>>

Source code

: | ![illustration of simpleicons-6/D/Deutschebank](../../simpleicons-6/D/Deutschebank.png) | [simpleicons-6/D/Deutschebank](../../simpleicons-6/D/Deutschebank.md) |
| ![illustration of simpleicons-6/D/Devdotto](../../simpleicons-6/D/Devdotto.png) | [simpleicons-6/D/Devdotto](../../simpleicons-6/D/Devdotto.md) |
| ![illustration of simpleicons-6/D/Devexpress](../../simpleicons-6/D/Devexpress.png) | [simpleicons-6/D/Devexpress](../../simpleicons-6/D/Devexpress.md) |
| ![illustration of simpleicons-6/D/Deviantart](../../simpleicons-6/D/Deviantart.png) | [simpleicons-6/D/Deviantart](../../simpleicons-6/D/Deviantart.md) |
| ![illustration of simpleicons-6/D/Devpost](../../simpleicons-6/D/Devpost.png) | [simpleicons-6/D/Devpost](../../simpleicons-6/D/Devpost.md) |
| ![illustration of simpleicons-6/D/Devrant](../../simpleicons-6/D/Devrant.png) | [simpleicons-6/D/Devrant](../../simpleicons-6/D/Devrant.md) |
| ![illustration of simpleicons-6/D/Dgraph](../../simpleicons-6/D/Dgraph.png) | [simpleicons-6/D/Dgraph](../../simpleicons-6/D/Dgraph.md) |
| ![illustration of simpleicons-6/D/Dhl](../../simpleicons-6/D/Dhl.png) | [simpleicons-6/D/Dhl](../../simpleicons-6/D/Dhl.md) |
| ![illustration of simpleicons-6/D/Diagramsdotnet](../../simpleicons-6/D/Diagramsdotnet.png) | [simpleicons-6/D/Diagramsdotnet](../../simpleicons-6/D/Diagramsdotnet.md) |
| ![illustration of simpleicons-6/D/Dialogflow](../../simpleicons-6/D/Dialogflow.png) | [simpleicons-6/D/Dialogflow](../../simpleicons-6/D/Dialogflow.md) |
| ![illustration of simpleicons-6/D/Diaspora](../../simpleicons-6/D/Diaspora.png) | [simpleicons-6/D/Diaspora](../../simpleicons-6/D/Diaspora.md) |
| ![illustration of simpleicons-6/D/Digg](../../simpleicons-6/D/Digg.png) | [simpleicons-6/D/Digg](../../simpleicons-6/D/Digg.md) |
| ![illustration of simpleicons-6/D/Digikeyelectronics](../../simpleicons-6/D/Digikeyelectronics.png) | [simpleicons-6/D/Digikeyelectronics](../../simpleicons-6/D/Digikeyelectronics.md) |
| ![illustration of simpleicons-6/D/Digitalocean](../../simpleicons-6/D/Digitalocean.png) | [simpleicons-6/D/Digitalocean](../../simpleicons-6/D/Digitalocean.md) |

<<

Retype the listing exactly, in full.

▶ _OUTPUT_
Source code

: | ![illustration of simpleicons-6/D/Deutschebank](../../simpleicons-6/D/Deutschebank.png) | [simpleicons-6/D/Deutschebank](../../simpleicons-6/D/Deutschebank.md) |
| ![illustration of simpleicons-6/D/Devdotto](../../simpleicons-6/D/Devdotto.png) | [simpleicons-6/D/Devdotto](../../simpleicons-6/D/Devdotto.md) |
| ![illustration of simpleicons-6/D/Devexpress](../../simpleicons-6/D/Devexpress.png) | [simpleicons-6/D/Devexpress](../../simpleicons-6/D/Devexpress.md) |
| ![illustration of simpleicons-6/D/Deviantart](../../simpleicons-6/D/Deviantart.png) | [simpleicons-6/D/Deviantart](../../simpleicons-6/D/Deviantart.md) |
| ![illustration of simpleicons-6/D/Devpost](../../simpleicons-6/D/Devpost.png) | [simpleicons-6/D/Devpost](../../simpleicons-6/D/Devpost.md) |
| ![illustration of simpleicons-6/D/Devrant](../../simpleicons-6/D/Devrant.png) | [simpleicons-6/D/Devrant](../../simpleicons-6/D/Devrant.md) |
| ![illustration of simpleicons-6/D/Dgraph](../../simpleicons-6/D/Dgraph.png) | [simpleicons-6/D/Dgraph](../../simpleicons-6/D/Dgraph.md) |
| ![illustration of simpleicons-6/D/Dhl](../../simpleicons-6/D/Dhl.png) | [simpleicons-6/D/Dhl](../../simpleicons-6/D/Dhl.md) |
| ![illustration of simpleicons-6/D/Diagramsdotnet](../../simpleicons-6/D/Diagramsdotnet.png) | [simpleicons-6/D/Diagramsdotnet](../../simpleicons-6/D/Diagramsdotnet.md) |
| ![illustration of simpleicons-6/D/Dialogflow](../../simpleicons-6/D/Dialogflow.png) | [simpleicons-6/D/Dialogflow](../../simpleicons-6/D/Dialogflow.md) |
| ![illustration of simpleicons-6/D/Diaspora](../../simpleicons-6/D/Diaspora.png) | [simpleicons-6/D/Diaspora](../../simpleicons-6/D/Diaspora.md) |
| ![illustration of simpleicons-6/D/Digg](../../simpleicons-6/D/Digg.png) | [simpleicons-6/D/Digg](../../simpleicons-6/D/Digg.md) |
| ![illustration of simpleicons-6/D/Digikeyelectronics](../../simpleicons-6/D/Digikeyelectronics.png) | [simpleicons-6/D/Digikeyelectronics](../../simpleicons-6/D/Digikeyelectronics.md) |
| ![illustration of simpleicons-6/D/Digitalocean](../../simpleicons-6/D/Digitalocean.png) | [simpleicons-6/D/Digitalocean](../../simpleicons-6/D/Digitalocean.md) |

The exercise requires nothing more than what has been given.